How to use KMS server across Active Directory Forests

Recently I made a slight career change and also with it came a small challenge. We were given 2 Active Directory Forests, one was actively being used and the other one had very few users, but was going to get much larger very quick. People were also deploying Windows 7, Windows 2008 R2 and Office 2010. All of these products canuse KMS license keys, which basically means you have one Key Management Service Server in your organization to which all Windows and other MS products refer to for validating their license periodically. That server must have a valid Windows License, which gets activated to the Internet, then you just enable that server as a KMS host Server. Enough with the background, you can read more about deploying a KMS server here.

Now back to the problem at hand. Since the 2 organizations to whom the 2 forests belonged to had pretty loose security requirements, we wanted to save us the hassle of creating and managing a second KMS server, and just using the KMS server we had available. KMS is also not so restrictive when it comes to accepting license validation requests.

KMS clients have 2 ways in which they determine where the KMS service is located (i will use contoso.com as the “main” forest for this example):

  • Specify it manually using a built in windows command line script. For example to specify the kms.contoso.com server for a machine just run from administrator command prompt this command:
cscript %windir%\system32\slmgr.vbs /skms kms.contoso.com:1688
  • Windows uses DNS to determine the KMS servers (pretty much like Windows does to determine which servers offer AD Authentication). When KMS host is installed in creates an SRV record in the DNS in _.tcp.contoso.com. This record looks like this:

ServiceName: _vlmcs

Port: 1688 (default)

Host offering the service: kms.contoso.com

The Final srv record looks like this: _vlmcs._tcp.contoso.com

As you can see there is not so much rocket science in the way a KMS host is published in DNS. Also there is no requirement that the computer trying to validate a license against KMS be joined to a domain.

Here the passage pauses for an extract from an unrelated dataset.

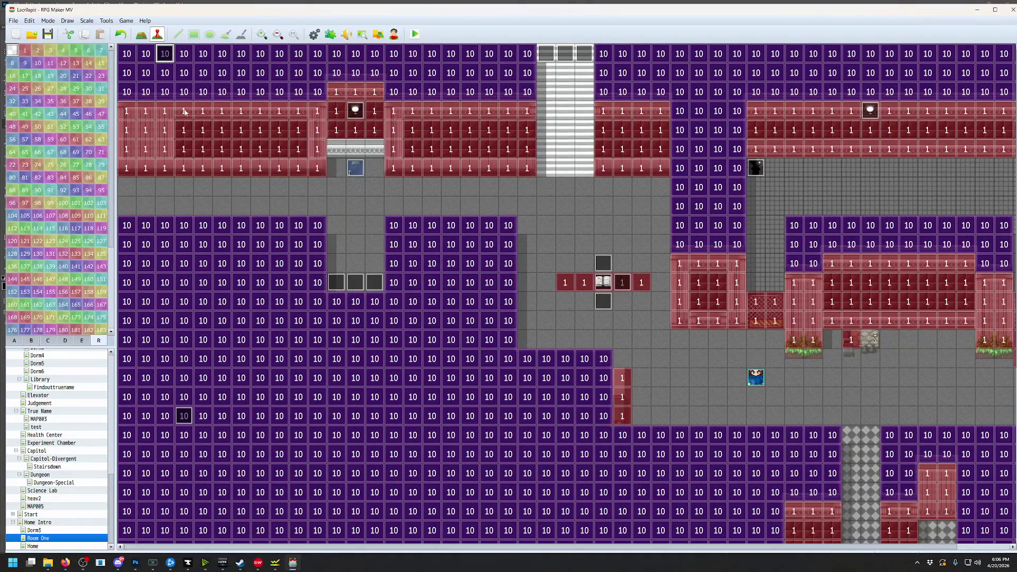
{"action": "mouse_move", "coordinate": [276, 565]}
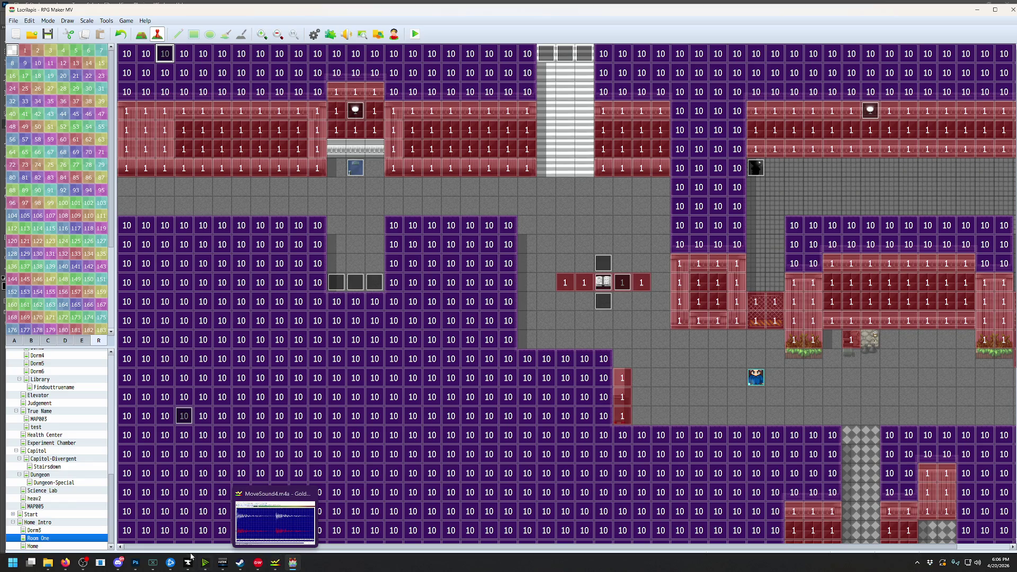
{"action": "left_click", "coordinate": [136, 563]}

All the computer needs does is a srv DNS query to determine where the KMS licensing host is. Based on this information it talks to KMS and validates the licenses.

So to make sure computers in forest rivnet.org, for example, can find KMS in DNS do following:

1. Create a new A Record for the IP address of the KMS server kms.contoso.com, in rivnet.org DNS, for example kms.rivnet.org

2. Create a new SRV Type record in _tcp.rivnet.org DNS, with following details

ServiceName: _vlmcs

Port: 1688 (default)

Host offering the service: kms.rivnet.org

The Final srv record looks like this: _vlmcs._tcp.rivnet.org

You can do all this by using dnscmd (available in Windows7/2008) run this command:

dnscmd <DNSServerName> /RecordAdd <ZoneName> _vlmcs._tcp SRV 0 100 1688 <HOST-Offering-Service>

3. Test from a client computer that the SRV record is available in DNS, by running this on a command prompt:

nslookup -type=srv _vlmcs._tcp.rivnet.org

You should get an output that points to the DNS record you created in step 1.

4. Test the client computer can validate his license to the KMS host by running this command from an elevated command prompt:

cscript %windir%\system32\slmgr.vbs /ato

cscript %windir%\system32\slmgr.vbs /dli

There should be a line like this:

KMS machine name from DNS: kms.rivnet.org:1688

And that’s it with using KMS from any other forest in your own AD. In short:

1. Add Host record for KMS host

2. Add SRV record for KMS host

3. Attempt activation, verify activation was done using KMS host.